There are 3 spiders implemented with ItemLoader and without it. You can consider usage of ItemLoader for your spiders after reading the readme file until the end.
Table of Contents
If you are a newbie in scrapy but have already written several spiders and gonna write more spiders, you should consider usage of ItemLoader if you don't use it yet. I will not describe features of ItemLoader and processors, check out official docs for this. But I will show migration from real world spiders without ItemLoader to spiders with ItemLoaders.

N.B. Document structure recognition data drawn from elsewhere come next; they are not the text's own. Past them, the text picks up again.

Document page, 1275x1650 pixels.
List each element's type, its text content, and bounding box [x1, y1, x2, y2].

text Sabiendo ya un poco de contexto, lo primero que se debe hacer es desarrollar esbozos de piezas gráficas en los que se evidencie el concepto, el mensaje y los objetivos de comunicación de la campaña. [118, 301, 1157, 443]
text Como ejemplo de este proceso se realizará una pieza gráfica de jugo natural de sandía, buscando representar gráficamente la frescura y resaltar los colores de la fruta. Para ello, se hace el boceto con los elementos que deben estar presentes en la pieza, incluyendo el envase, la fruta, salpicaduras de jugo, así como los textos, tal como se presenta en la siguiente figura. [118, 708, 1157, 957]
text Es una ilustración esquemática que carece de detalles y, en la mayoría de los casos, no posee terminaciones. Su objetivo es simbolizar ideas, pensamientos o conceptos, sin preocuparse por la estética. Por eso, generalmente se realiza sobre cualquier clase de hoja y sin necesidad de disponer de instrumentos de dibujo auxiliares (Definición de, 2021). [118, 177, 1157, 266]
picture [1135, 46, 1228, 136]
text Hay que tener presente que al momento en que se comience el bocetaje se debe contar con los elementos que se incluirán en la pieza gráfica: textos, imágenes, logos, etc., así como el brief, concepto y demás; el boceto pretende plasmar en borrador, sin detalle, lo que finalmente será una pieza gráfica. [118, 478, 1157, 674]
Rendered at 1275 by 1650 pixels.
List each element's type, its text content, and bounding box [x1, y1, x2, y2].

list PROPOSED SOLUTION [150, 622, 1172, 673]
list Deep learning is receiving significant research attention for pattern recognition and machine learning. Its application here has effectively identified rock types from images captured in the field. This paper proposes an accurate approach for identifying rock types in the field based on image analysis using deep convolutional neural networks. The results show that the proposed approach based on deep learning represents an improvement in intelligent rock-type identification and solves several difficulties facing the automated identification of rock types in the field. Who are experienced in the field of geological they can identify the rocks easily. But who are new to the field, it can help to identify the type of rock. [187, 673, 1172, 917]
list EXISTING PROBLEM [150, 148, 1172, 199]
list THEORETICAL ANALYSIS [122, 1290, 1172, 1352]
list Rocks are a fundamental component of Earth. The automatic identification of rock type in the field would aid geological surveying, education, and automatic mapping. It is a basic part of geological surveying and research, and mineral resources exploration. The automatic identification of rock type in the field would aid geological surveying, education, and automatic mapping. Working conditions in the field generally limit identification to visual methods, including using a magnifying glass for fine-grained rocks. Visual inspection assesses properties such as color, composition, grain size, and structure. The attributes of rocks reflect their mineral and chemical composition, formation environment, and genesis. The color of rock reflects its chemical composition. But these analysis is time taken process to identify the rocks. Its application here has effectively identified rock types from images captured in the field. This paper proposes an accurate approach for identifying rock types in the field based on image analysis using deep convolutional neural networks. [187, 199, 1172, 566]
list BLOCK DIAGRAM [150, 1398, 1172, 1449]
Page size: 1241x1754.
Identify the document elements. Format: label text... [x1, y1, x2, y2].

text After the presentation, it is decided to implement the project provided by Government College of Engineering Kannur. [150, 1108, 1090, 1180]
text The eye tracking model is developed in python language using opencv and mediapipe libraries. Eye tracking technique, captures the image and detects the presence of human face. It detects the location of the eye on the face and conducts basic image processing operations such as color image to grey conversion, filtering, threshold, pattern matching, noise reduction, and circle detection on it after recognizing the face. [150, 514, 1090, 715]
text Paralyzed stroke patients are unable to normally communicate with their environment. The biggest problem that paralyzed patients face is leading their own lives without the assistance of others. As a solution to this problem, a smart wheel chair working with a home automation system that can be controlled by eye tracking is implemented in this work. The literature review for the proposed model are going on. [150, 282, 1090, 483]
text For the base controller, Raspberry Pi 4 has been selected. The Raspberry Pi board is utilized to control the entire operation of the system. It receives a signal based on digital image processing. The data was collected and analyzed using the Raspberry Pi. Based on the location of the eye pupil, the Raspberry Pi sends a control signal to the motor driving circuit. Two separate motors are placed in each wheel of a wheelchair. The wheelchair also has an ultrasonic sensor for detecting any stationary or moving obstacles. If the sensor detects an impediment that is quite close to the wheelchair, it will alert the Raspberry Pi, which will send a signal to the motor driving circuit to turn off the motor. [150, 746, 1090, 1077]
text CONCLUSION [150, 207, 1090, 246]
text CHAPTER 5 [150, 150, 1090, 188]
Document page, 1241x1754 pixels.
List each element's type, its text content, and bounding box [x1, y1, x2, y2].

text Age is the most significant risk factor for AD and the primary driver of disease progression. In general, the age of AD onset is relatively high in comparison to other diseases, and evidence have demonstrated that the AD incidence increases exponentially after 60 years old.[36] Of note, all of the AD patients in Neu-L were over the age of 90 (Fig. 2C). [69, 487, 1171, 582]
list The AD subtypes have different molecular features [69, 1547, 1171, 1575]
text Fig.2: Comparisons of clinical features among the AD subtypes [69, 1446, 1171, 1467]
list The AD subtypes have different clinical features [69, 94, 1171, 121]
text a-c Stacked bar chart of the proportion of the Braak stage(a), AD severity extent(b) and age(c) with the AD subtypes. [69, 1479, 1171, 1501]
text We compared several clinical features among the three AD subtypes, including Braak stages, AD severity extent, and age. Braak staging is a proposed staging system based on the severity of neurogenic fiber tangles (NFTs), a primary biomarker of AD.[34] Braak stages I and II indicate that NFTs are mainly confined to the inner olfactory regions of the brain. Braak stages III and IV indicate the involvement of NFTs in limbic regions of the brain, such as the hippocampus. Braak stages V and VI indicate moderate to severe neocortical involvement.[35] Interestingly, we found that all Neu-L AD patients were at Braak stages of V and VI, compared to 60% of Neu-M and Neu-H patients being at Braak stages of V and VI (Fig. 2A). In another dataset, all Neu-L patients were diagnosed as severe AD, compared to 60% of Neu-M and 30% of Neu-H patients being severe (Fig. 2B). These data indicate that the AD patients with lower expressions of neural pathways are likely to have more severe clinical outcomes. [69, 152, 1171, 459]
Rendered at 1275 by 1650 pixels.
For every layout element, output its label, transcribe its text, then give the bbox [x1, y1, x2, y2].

- Replace bare item field assignments with ItemLoader
- Usage of context selectors which simplify code
- Required step: add output processors
- Default output processor
- Optional step: extending ItemLoader
$ pip install scrapy
$ git clone git@github.com:taroved/3spiders-with-itemloader.git
# check contracts for spiders
$ cd 3spiders-with-itemloader
$ scrapy check
$ scrapy crawl apple
Output scrapped data to the file and write log file:
$ scrapy crawl apple -o apple.json --logfile=apple.log
The second spider scrape locations from wetseal.com:
$ scrapy crawl wetseal -o wetseal.json
The third spider scrape products from hhgregg.com:
$ scrapy crawl hhgregg -o hhgregg.json
I haven't said a lot, but you can take a look at the full diff between versions without and with ItemLoader for the spiders and make the right decision.
WTFPL